Hendricks also pushed back against the contention that social workers can handle domestic disturbance calls (which statistically prove more dangerous than most) or mental health situations similar to the one that unfolded outside St. Luke’s-Sacred Heart last month. “There’s no way a social worker was going to confront that gentleman in the condition he was in,” he said.
Granitz reiterated that more resources rather than less would help him enact community policing measures he believes will rebuild trust between the most marginalized communities and officers. He also noted that divestment would set back efforts to increase the force’s diversity given the success of recruitment efforts in more recent years.
The conversation concluded with a few council members addressing some of their loudest critics. Gerlach lamented the number of commenters whom she felt were trafficking in divisive language in order to dismiss reformers and shut down debate, and specifically called out those calling protesters “thugs” or using other racist caricatures.
Councilwoman Candida Affa said Gerlach should also call out those chanting “F*** the police,” chanting derogatory remarks about Hendricks at previous protests or “calling up the mayor in the middle of the night” — a jab at Siegel, who shared the mayor’s personal cell phone number with protesters.

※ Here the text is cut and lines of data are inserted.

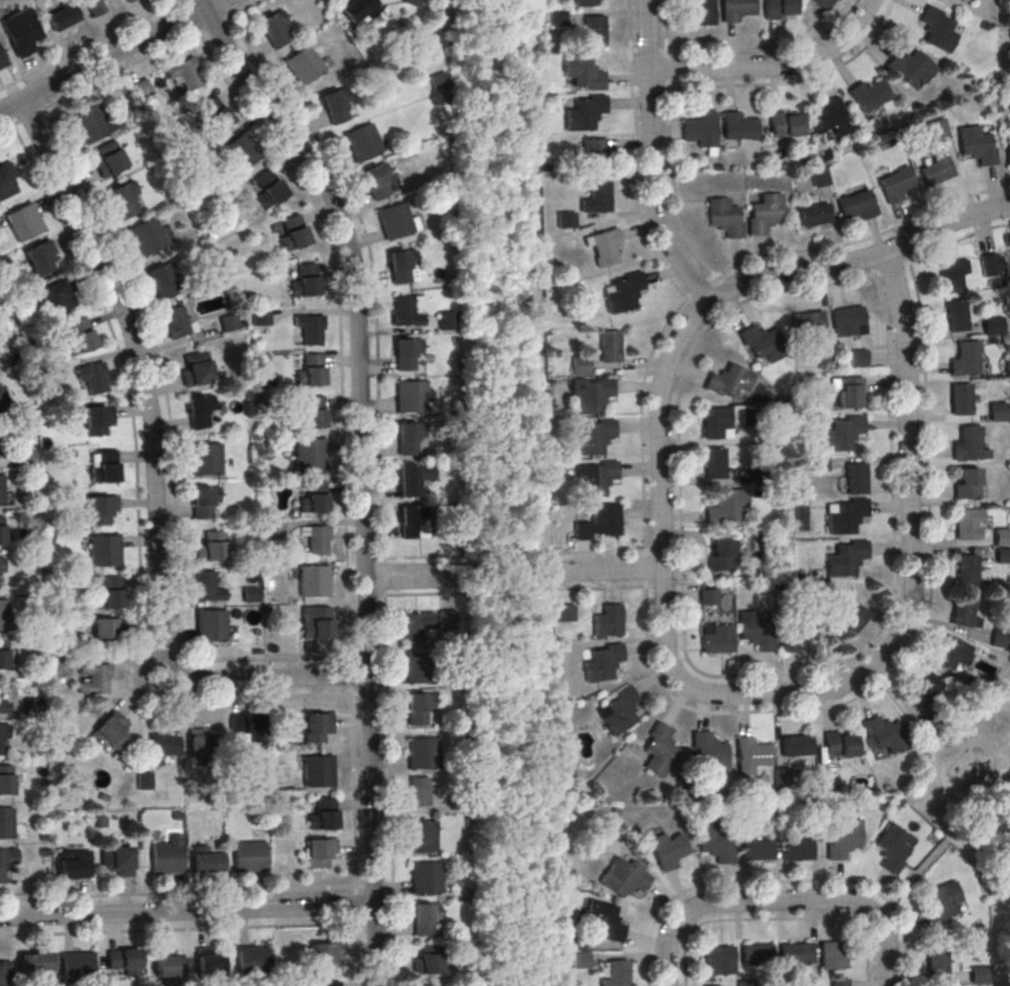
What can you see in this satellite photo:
building: (943, 0)
building: (958, 0)
building: (131, 2)
building: (411, 2)
road: (183, 4)
road: (217, 4)
building: (586, 4)
road: (224, 5)
building: (96, 6)
building: (778, 8)
road: (244, 10)
building: (357, 10)
building: (736, 11)
building: (699, 15)
building: (63, 18)
road: (189, 18)
building: (557, 20)
road: (214, 27)
building: (274, 28)
building: (20, 31)
building: (937, 32)
building: (594, 33)
road: (91, 45)
road: (769, 48)
building: (2, 60)
road: (104, 60)
building: (303, 64)
road: (773, 66)
building: (909, 70)
road: (121, 73)
building: (180, 74)
building: (583, 74)
road: (800, 81)
building: (143, 87)
road: (38, 98)
building: (868, 98)
building: (336, 106)
road: (6, 115)
building: (585, 115)
building: (220, 117)
road: (27, 118)
building: (829, 120)
building: (92, 123)
road: (9, 128)
building: (737, 129)
building: (936, 129)
building: (783, 130)
building: (700, 133)
building: (362, 142)
building: (976, 145)
building: (244, 149)
building: (1008, 154)
building: (594, 156)
road: (633, 156)
building: (109, 159)
road: (648, 159)
building: (935, 168)
building: (820, 178)
building: (376, 180)
building: (6, 182)
building: (895, 183)
building: (268, 186)
building: (123, 200)
building: (597, 200)
building: (856, 203)
building: (763, 213)
building: (813, 213)
building: (722, 216)
building: (396, 220)
building: (23, 221)
building: (567, 222)
building: (292, 231)
building: (145, 236)
building: (606, 250)
building: (40, 257)
road: (860, 259)
building: (990, 263)
building: (402, 265)
road: (724, 270)
building: (953, 274)
building: (305, 280)
building: (161, 282)
road: (699, 286)
building: (622, 291)
building: (55, 294)
building: (407, 310)
building: (956, 315)
building: (447, 320)
building: (848, 320)
building: (261, 321)
building: (177, 322)
building: (807, 322)
building: (991, 326)
building: (311, 329)
building: (762, 342)
building: (609, 345)
building: (406, 356)
building: (857, 357)
building: (824, 359)
building: (963, 359)
building: (579, 365)
building: (195, 368)
building: (309, 370)
building: (92, 377)
building: (728, 380)
building: (48, 381)
building: (847, 391)
building: (591, 394)
building: (409, 395)
building: (2, 397)
building: (961, 398)
building: (198, 411)
building: (996, 411)
building: (311, 412)
building: (96, 419)
building: (714, 422)
building: (842, 433)
building: (407, 436)
building: (593, 436)
road: (639, 436)
road: (676, 443)
building: (968, 444)
building: (309, 453)
building: (27, 456)
building: (205, 459)
road: (173, 460)
building: (713, 462)
building: (104, 465)
road: (359, 472)
road: (153, 474)
road: (380, 477)
building: (411, 477)
building: (856, 477)
building: (594, 478)
building: (966, 483)
road: (345, 486)
building: (1, 490)
building: (314, 498)
building: (204, 501)
building: (726, 505)
building: (100, 508)
road: (907, 512)
building: (845, 517)
building: (410, 521)
building: (598, 522)
building: (968, 523)
road: (138, 524)
building: (2, 530)
building: (274, 530)
building: (1000, 536)
road: (660, 538)
building: (317, 540)
building: (210, 546)
building: (103, 551)
road: (606, 551)
building: (720, 555)
building: (1001, 555)
building: (845, 558)
road: (416, 560)
building: (1, 563)
building: (966, 569)
road: (606, 571)
road: (487, 573)
road: (417, 577)
building: (313, 581)
building: (205, 587)
road: (607, 588)
building: (108, 591)
building: (839, 594)
road: (928, 594)
road: (415, 596)
building: (708, 596)
building: (963, 611)
building: (564, 612)
building: (3, 615)
building: (851, 619)
building: (607, 621)
building: (317, 624)
building: (210, 625)
building: (414, 626)
building: (103, 631)
building: (755, 631)
building: (795, 631)
building: (716, 638)
building: (1000, 638)
building: (951, 652)
building: (2, 656)
building: (602, 663)
building: (59, 666)
building: (418, 667)
building: (93, 676)
building: (924, 688)
building: (3, 707)
building: (416, 708)
building: (619, 710)
building: (313, 725)
building: (245, 727)
building: (110, 731)
building: (4, 732)
building: (883, 734)
road: (925, 742)
building: (202, 744)
building: (839, 744)
building: (160, 746)
building: (796, 746)
building: (659, 750)
building: (421, 753)
building: (708, 753)
building: (750, 755)
building: (317, 771)
road: (536, 773)
building: (781, 776)
building: (5, 780)
building: (143, 780)
building: (418, 792)
park: (969, 804)
building: (323, 815)
building: (768, 815)
building: (5, 823)
building: (422, 835)
building: (843, 839)
building: (714, 842)
road: (939, 846)
building: (667, 849)
building: (756, 849)
building: (890, 849)
building: (796, 850)
building: (319, 851)
building: (249, 857)
building: (166, 858)
building: (6, 860)
building: (115, 860)
building: (206, 860)
building: (72, 865)
building: (623, 877)
building: (425, 878)
road: (776, 883)
road: (177, 893)
building: (939, 903)
road: (860, 906)
road: (688, 910)
road: (186, 911)
building: (423, 918)
road: (777, 919)
building: (603, 921)
road: (178, 930)
building: (574, 943)
building: (794, 953)
building: (755, 954)
building: (833, 954)
building: (323, 955)
building: (122, 958)
building: (934, 958)
building: (717, 960)
building: (34, 961)
building: (579, 961)
building: (76, 962)
building: (209, 962)
building: (252, 962)
building: (427, 962)
building: (167, 963)
building: (5, 969)
building: (617, 973)
building: (976, 975)
building: (331, 983)
building: (838, 983)
building: (744, 984)
building: (809, 984)
building: (423, 985)
building: (711, 985)

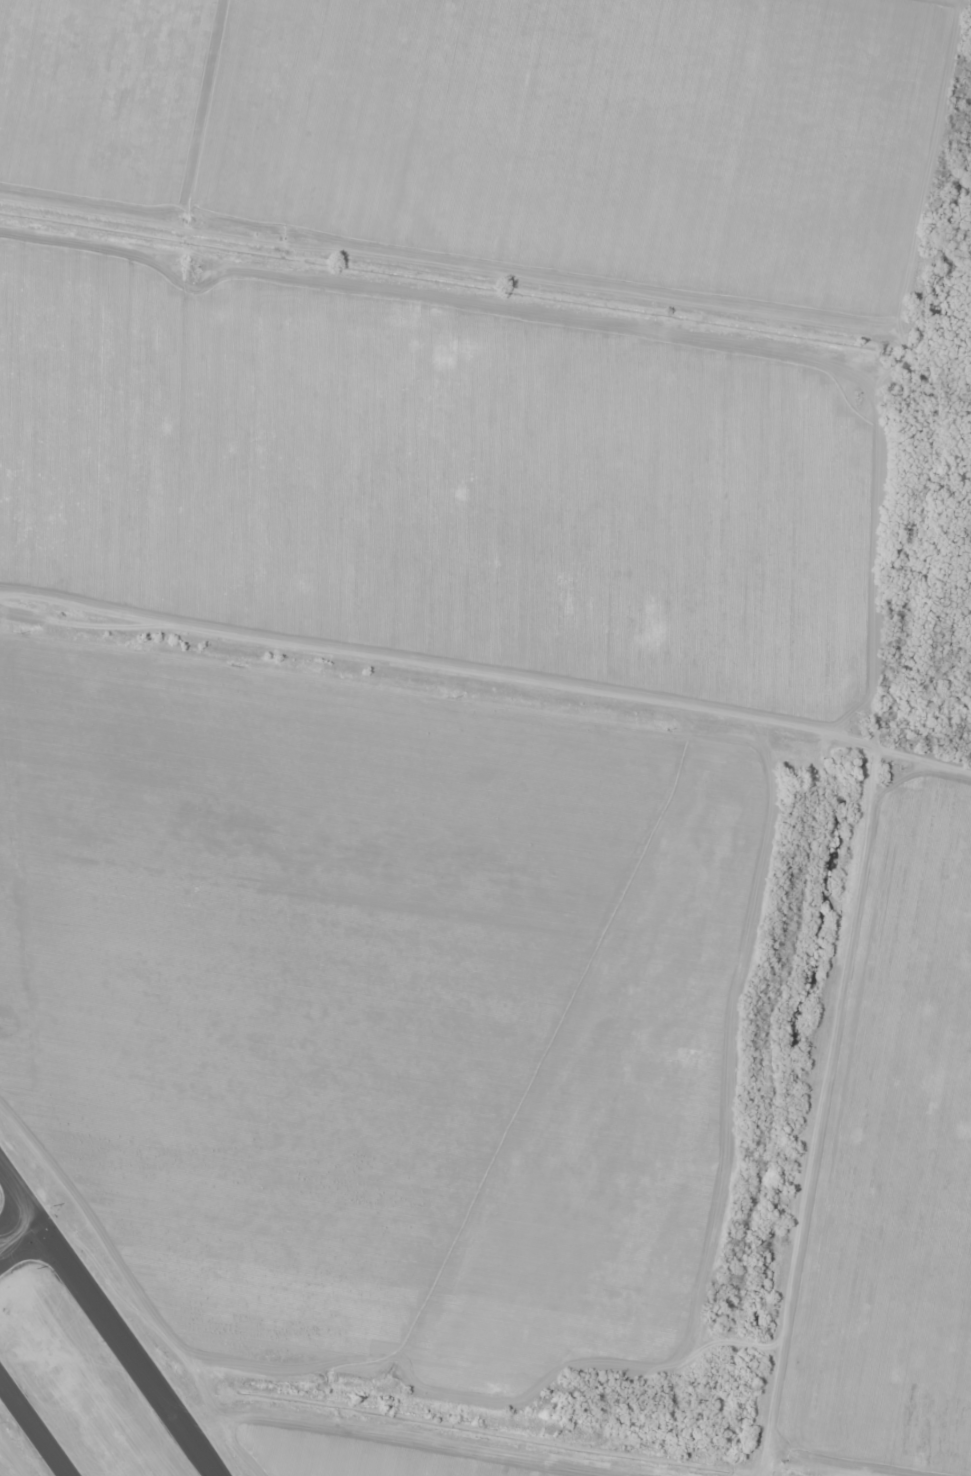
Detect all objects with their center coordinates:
road: (22, 618)
road: (507, 691)
road: (821, 1109)
road: (18, 1230)
road: (108, 1319)
road: (33, 1429)

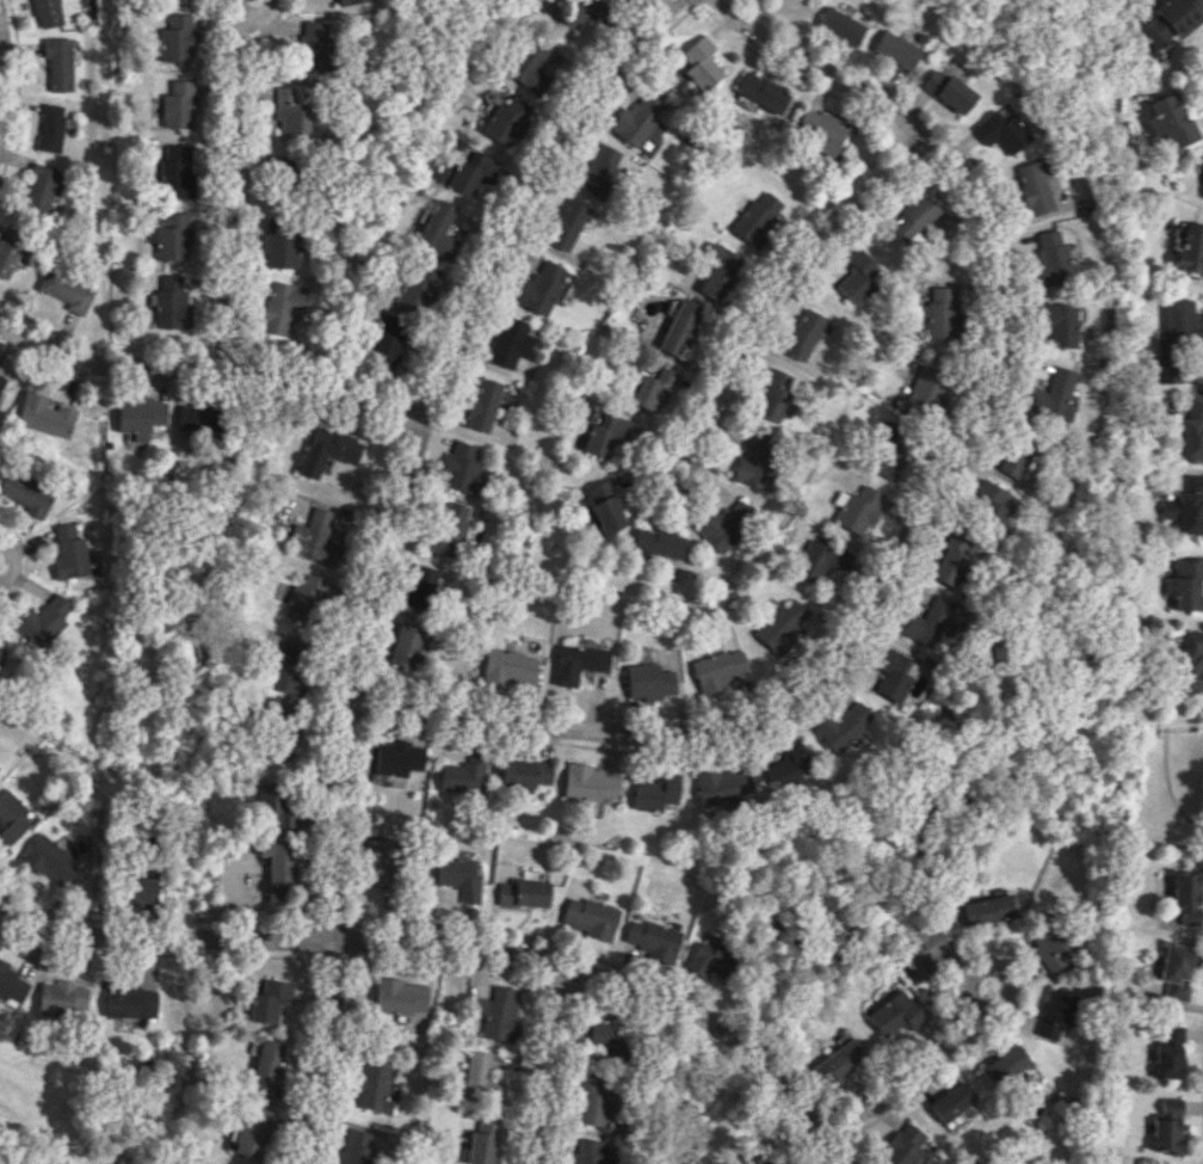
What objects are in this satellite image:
building: (582, 12)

Siegel apologized to the mayor but also pushed back against drawing what he considers false equivalencies between chants of protesters representing marginalized communities that have “faced 400 years of structural oppression and death and violence” and the “racism and vitriol” he perceived in many of the letters opposing police reforms.
“We can both praise the cops for doing good work while re-imagining public safety in this country and looking for ways to spend our money better,” he said. “…Change and real leadership is about confronting institutions and having uncomfortable conversations, not doing something we all agree on.”